Software-Defined WAN, commonly referred to as SD-WAN is an approach that vendors have been talking about since at least 2014, but it wasn't until this past week that the technology got a formal specification.
On Aug. 21, the Metro Ethernet Forum (MEF) officially published what it claims to be the world's first standard which formally defines what SD-WAN and its service attributes are all about.
"The MEF SD-WAN standard efforts come at a good time as customer adoption starts to increase and service providers struggle to keep up with market demand," commented Mike Sapien, Chief Analyst, at Ovum Enterprise Services. "Hybrid networking, including SD-WAN services, can only grow in adoption and deployment, and having the same definitions and standard for comparison should make it easier for the providers and customers to understand the various service attributes and confirm feature alignment."

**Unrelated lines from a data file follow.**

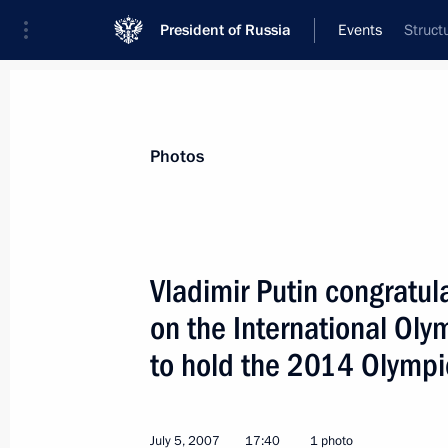
President of Russia
Events
Struct
President
Presidential Executive Office
News
Transcripts
Trips
About Preside
Photos
Vladimir Putin congratula
on the International Ol
President Vladimir Putin had a telep
Georgian President Mikhail Saakashv
to hold the 2014 Olympi
July 6, 2007, 17:50
July 5, 2007
17:40
1 photo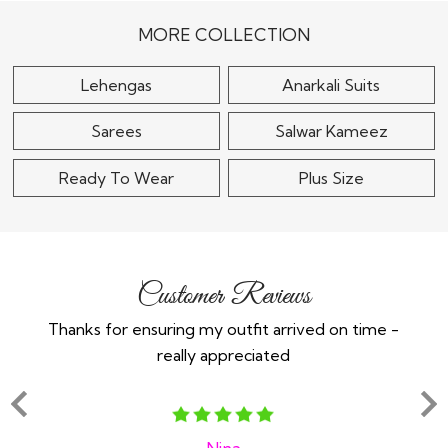
Choli Set
Multicolor Silk Printed
& Embroidered..
$150
MORE COLLECTION
$330
Lehengas
Anarkali Suits
Sarees
Salwar Kameez
Ready To Wear
Plus Size
Customer Reviews
Thanks for ensuring my outfit arrived on time -
Ex
really appreciated
o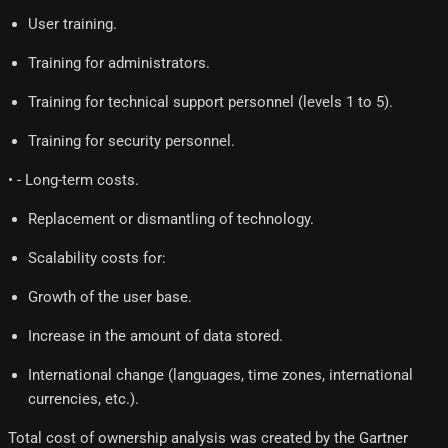
User training.
Training for administrators.
Training for technical support personnel (levels 1 to 5).
Training for security personnel.
• - Long-term costs.
Replacement or dismantling of technology.
Scalability costs for:
Growth of the user base.
Increase in the amount of data stored.
International change (languages, time zones, international
currencies, etc.).
Total cost of ownership analysis was created by the Gartner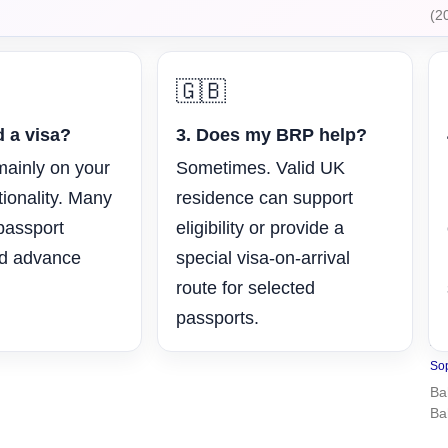
(2
🇬🇧
d a visa?
3. Does my BRP help?
mainly on your
Sometimes. Valid UK
tionality. Many
residence can support
 passport
eligibility or provide a
ed advance
special visa-on-arrival
route for selected
passports.
U
2
Sop
Ba
Ba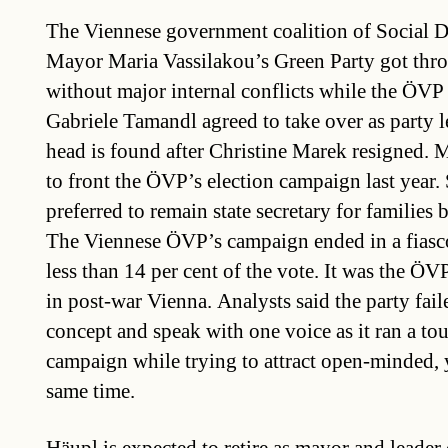
The Viennese government coalition of Social 
Mayor Maria Vassilakou’s Green Party got throu
without major internal conflicts while the ÖVP 
Gabriele Tamandl agreed to take over as party l
head is found after Christine Marek resigned.
to front the ÖVP’s election campaign last year.
preferred to remain state secretary for families 
The Viennese ÖVP’s campaign ended in a fiasco
less than 14 per cent of the vote. It was the ÖVP
in post-war Vienna. Analysts said the party faile
concept and speak with one voice as it ran a to
campaign while trying to attract open-minded, 
same time.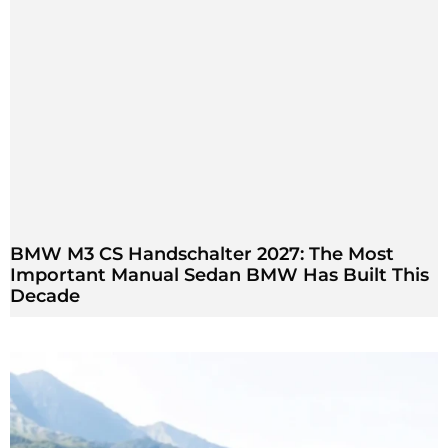
BMW M3 CS Handschalter 2027: The Most
Important Manual Sedan BMW Has Built This
Decade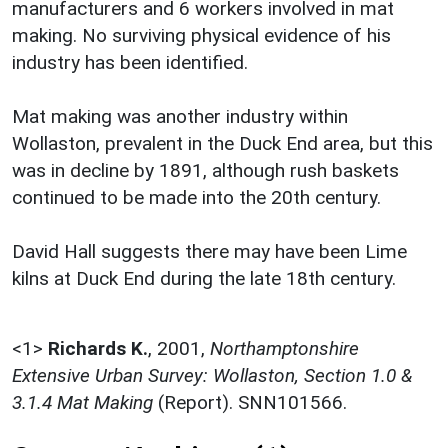
manufacturers and 6 workers involved in mat
making. No surviving physical evidence of his
industry has been identified.
Mat making was another industry within
Wollaston, prevalent in the Duck End area, but this
was in decline by 1891, although rush baskets
continued to be made into the 20th century.
David Hall suggests there may have been Lime
kilns at Duck End during the late 18th century.
<1>
Richards K.
,
2001,
Northamptonshire
Extensive Urban Survey: Wollaston, Section 1.0 &
3.1.4 Mat Making
(Report). SNN101566.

The standard is formally defined as MEF 70 "SD-WAN Service Attributes and Services" and come along with a 57-page document which defines SD-WAN.
"An SD-WAN Service provides a virtual overlay network that enables application-aware, policy-driven, and orchestrated connectivity between SD-WAN User Network Interfaces, and provides the logical construct of a L3Private Routed Network for the Subscriber that conveys IP Packets between Subscriber sites," the standard's abstract states.
The MEF 70 provides some color and explanation of what the service attributes are that an SD-WAN subscriber can benefit from, including rules associated with how traffic is handled. The standard also defined a number of key concepts that are part of SD-WAN.
Among the key concept that are now defined:
SD-WAN Uni - The SD-WAN User Interface (Uni), is the demarcation point between the responsibility of the Service Provider and the responsibility of the Subscriber.
SD-WAN Edge - The SD-WAN Edge is the network function (physical or virtual) at the Service Provider side of the UNI reference point.
SD-WAN Tunnel Virtual Connections (TVCs) - Tunnel Virtual Connections are point-to-point paths across the Underlay Connectivity Services that define the logical forwarding topology of the SD-WAN Service
image components of SD-WAN
As to why having standards in place for SD-WAN are no important, Roman Pacewicz, Chief Product Officer, AT&T Business commented that AT&T has seen a significant change in how customers are using SD-WAN now versus two years ago, and that evolution is what makes service standards from MEF so critical.
"Today, and moving forward, SD-WAN is about delivering application performance," Pacewicz commented. "MEF’s role is creating a standards-based, intelligent network across multiple carriers that will eliminate friction as we work with each other to deliver application performance at the level of efficiency our customers are seeking."